Sierra Leone and the IMF
The IMF's Poverty Reduction and Growth Facility (PRGF) -- A Factsheet
IMF Completes Review Under Sierra Leone's PRGF Arrangement and Approves US$12 Million Disbursement
The Executive Board of the International Monetary Fund (IMF) completed the first review of Sierra Leone's performance under the three-year Poverty Reduction and Growth Facility (PRGF) arrangement.1 As a result, Sierra Leone will be able to draw up to SDR 9.33 million (about US$12 million) immediately.
Sierra Leone's arrangement was approved on September 26, 2001 (see Press Release No. 01/39), for SDR 130.84 million (about US$164 million).

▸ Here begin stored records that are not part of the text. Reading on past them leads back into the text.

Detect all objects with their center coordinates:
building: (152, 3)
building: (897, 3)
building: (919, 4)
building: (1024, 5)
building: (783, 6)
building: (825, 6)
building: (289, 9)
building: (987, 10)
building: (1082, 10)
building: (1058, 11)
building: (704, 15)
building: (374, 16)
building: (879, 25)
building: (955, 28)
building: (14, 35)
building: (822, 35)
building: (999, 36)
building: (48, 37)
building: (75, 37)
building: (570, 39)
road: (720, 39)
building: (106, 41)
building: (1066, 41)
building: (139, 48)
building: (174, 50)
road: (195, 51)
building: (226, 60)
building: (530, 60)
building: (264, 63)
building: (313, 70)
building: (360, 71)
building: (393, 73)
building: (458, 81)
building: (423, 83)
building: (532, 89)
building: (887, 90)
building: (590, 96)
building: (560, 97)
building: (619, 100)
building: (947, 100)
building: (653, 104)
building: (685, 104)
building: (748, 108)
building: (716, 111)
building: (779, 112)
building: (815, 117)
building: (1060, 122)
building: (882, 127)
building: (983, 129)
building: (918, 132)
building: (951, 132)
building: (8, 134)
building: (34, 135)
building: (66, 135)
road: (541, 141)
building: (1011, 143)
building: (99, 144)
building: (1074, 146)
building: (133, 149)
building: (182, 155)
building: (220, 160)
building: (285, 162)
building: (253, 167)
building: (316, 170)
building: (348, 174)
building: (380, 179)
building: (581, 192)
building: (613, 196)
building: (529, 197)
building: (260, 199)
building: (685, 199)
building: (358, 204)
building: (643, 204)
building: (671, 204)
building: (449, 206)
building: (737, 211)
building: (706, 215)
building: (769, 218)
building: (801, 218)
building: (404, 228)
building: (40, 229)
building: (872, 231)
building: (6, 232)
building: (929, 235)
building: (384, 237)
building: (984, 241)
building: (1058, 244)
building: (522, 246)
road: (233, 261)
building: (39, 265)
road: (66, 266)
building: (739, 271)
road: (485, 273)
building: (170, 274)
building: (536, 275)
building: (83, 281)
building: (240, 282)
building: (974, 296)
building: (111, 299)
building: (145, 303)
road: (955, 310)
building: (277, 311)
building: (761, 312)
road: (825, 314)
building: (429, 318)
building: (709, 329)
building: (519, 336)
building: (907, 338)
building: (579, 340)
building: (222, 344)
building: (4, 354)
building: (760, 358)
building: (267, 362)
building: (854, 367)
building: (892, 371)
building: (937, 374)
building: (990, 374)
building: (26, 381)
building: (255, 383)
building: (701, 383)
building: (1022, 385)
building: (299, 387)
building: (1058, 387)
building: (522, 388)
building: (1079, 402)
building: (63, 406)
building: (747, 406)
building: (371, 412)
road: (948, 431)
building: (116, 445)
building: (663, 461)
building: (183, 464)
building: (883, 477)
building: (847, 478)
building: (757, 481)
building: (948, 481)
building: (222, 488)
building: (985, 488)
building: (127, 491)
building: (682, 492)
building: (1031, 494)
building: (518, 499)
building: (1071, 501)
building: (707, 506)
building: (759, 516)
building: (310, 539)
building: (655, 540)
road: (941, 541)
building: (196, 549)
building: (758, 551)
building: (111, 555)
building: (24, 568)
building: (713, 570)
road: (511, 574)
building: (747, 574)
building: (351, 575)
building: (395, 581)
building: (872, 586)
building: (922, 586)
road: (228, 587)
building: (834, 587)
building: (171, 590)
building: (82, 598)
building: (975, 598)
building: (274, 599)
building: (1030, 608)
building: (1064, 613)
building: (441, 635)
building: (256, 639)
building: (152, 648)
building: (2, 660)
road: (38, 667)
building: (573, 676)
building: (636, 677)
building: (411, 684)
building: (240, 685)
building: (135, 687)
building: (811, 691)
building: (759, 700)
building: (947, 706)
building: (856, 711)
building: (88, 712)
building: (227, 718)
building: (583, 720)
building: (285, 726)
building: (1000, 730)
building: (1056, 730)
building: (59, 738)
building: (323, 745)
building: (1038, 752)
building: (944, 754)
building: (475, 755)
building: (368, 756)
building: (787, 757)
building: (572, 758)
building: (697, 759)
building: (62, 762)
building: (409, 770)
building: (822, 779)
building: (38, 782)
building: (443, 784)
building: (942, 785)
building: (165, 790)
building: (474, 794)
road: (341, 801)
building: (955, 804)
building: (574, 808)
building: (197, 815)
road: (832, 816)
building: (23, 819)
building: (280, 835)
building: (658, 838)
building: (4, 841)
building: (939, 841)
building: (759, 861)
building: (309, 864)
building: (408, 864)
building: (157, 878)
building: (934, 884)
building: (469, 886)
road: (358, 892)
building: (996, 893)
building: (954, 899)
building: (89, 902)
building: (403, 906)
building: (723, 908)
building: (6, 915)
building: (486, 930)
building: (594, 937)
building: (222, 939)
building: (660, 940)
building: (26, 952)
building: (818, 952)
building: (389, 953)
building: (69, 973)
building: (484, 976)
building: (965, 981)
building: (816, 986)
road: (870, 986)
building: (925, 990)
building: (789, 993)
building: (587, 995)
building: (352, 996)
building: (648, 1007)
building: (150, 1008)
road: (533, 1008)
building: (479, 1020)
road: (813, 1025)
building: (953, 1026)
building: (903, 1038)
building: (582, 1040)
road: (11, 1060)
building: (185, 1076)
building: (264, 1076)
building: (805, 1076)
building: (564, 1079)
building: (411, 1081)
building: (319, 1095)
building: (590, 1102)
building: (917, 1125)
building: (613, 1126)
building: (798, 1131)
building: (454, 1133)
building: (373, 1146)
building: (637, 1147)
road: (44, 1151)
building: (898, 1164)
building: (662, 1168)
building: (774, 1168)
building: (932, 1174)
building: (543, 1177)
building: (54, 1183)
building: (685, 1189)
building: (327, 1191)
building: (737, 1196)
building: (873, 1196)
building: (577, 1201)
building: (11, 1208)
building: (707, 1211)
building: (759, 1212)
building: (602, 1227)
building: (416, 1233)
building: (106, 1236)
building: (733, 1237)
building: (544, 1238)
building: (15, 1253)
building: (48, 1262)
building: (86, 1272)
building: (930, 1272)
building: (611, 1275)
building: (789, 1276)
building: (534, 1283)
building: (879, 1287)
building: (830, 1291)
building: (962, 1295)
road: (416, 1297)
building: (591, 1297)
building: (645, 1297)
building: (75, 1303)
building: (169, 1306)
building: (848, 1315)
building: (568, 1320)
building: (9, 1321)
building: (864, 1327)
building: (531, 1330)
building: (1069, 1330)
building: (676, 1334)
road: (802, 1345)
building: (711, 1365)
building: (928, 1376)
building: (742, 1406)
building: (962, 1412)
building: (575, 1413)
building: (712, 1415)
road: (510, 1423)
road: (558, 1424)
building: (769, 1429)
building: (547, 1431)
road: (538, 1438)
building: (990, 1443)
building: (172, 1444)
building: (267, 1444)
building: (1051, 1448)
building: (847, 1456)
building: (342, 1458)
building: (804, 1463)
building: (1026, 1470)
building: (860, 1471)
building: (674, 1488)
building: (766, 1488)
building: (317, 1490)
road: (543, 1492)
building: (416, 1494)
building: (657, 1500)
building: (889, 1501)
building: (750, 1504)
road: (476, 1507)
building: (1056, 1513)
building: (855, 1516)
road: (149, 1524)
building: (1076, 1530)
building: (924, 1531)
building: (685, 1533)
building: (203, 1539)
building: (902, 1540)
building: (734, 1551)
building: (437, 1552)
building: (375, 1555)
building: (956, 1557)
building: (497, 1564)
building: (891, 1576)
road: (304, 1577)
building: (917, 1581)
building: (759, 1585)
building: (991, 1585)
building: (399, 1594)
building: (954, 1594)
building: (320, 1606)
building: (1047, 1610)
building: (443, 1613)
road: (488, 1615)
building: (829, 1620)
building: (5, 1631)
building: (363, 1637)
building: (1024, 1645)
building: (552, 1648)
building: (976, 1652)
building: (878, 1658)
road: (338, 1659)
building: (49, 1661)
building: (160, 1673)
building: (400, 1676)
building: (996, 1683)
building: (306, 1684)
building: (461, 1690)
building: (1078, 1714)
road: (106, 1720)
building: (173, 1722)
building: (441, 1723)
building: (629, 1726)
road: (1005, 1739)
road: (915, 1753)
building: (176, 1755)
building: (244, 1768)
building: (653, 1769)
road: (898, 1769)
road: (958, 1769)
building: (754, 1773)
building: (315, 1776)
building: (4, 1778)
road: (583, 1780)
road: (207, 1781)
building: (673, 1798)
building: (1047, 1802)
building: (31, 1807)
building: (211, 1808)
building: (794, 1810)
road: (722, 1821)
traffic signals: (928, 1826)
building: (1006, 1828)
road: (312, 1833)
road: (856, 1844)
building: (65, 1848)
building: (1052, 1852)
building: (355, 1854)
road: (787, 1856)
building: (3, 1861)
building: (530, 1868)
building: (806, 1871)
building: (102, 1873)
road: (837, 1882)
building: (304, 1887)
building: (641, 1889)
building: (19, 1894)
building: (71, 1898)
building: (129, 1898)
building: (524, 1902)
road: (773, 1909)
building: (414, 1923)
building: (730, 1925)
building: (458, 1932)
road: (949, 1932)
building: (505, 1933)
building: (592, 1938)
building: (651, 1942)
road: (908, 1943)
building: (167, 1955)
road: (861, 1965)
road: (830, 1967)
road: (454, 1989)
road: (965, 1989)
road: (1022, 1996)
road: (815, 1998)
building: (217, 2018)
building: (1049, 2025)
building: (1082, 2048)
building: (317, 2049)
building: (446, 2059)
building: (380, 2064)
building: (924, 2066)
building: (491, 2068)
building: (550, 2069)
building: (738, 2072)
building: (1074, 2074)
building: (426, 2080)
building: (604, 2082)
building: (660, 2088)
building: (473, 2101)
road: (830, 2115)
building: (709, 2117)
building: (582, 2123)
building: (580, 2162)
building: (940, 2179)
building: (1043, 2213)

So far, Sierra Leone has drawn SDR 46.84 million (about US$59 million) under the arrangement.
After the Executive Board's discussion on Sierra Leone, Eduardo Aninat, Deputy Managing Director and Acting chairman, stated:
"Sierra Leone has made remarkable progress in advancing the peace process during 2001. As a result, the demobilization of ex-combatants was completed in early January 2002. The improved security situation has permitted greater freedom of movement around the country, allowed displaced persons to return to their communities and also increased confidence and supported the resurgence in economic activity. Real GDP is estimated to have risen by 5.4 percent in 2001, reflecting a broad-based recovery across many sectors. The average annual rate of inflation was sharply reduced to about 3 percent.
"Performance under the program supported under the PRGF (July 2001-June 2002) remains broadly on track. All quantitative and structural performance criteria relating to end-September 2001 were observed, except for the one relating to the limit on net bank credit to the government, which was not met- but for which a waiver was granted. Failure to meet that performance criterion was due to a delay in the disbursement of external budgetary aid, which caused the authorities to resort to increased domestic financing. Progress in implementing structural reforms was mixed; some measures were only partially carried out, while implementation of some key reforms, notably in the civil service, experienced significant delays.
"For 2002, the program aims at a growth rate of 6-7 percent, an average inflation rate under 5 percent and gross external reserves of the Bank of Sierra Leone equivalent to about 1.9 months of import cover. The budget for 2002 reflects the projected satisfactory growth in domestic revenue together with a significant increase in expenditures, particularly capital and reconstruction, and rehabilitation and poverty reduction outlays financed by external aid. Fiscal discipline will need to be strengthened during 2002, in light of the strong pressures to spend in the context of the government resumption of services in, and full control over, former rebel-held areas; the requirements for resettling displaced persons; pressure for increased security expenditures; and potential demands for extra-budgetary expenditure in the run-up to the elections.
"Structural reforms have been strengthened in 2002 by the creation of road maps for reform in the fiscal and financial sectors, and by intensifying other reforms, including in the civil service, public expenditure management, and public enterprise sector.
"The final decision on Sierra Leone's debt relief under the HIPC Initiative will be taken by the Executive Boards of the World Bank Group's International Development Association (IDA) and the Fund following IDA's deliberations later this month," Mr. Aninat said.
1 It is intended that PRGF-supported programs will in time be based on country-owned poverty reduction strategies adopted in a participatory process involving civil society and development partners and articulated in a Poverty Reduction Strategy Paper (PRSP). This is intended to ensure that each PRGF-supported program is consistent with a comprehensive framework for macroeconomic, structural, and social policies to foster growth and reduce poverty. In the case of Sierra Leone, a full PRSP, prepared through an extensive participatory approach, is expected to be completed in 2003. PRGF loans carry an annual interest rate of 0.5 percent and are repayable over 10 years with a 5 ½-year grace period on principal payments.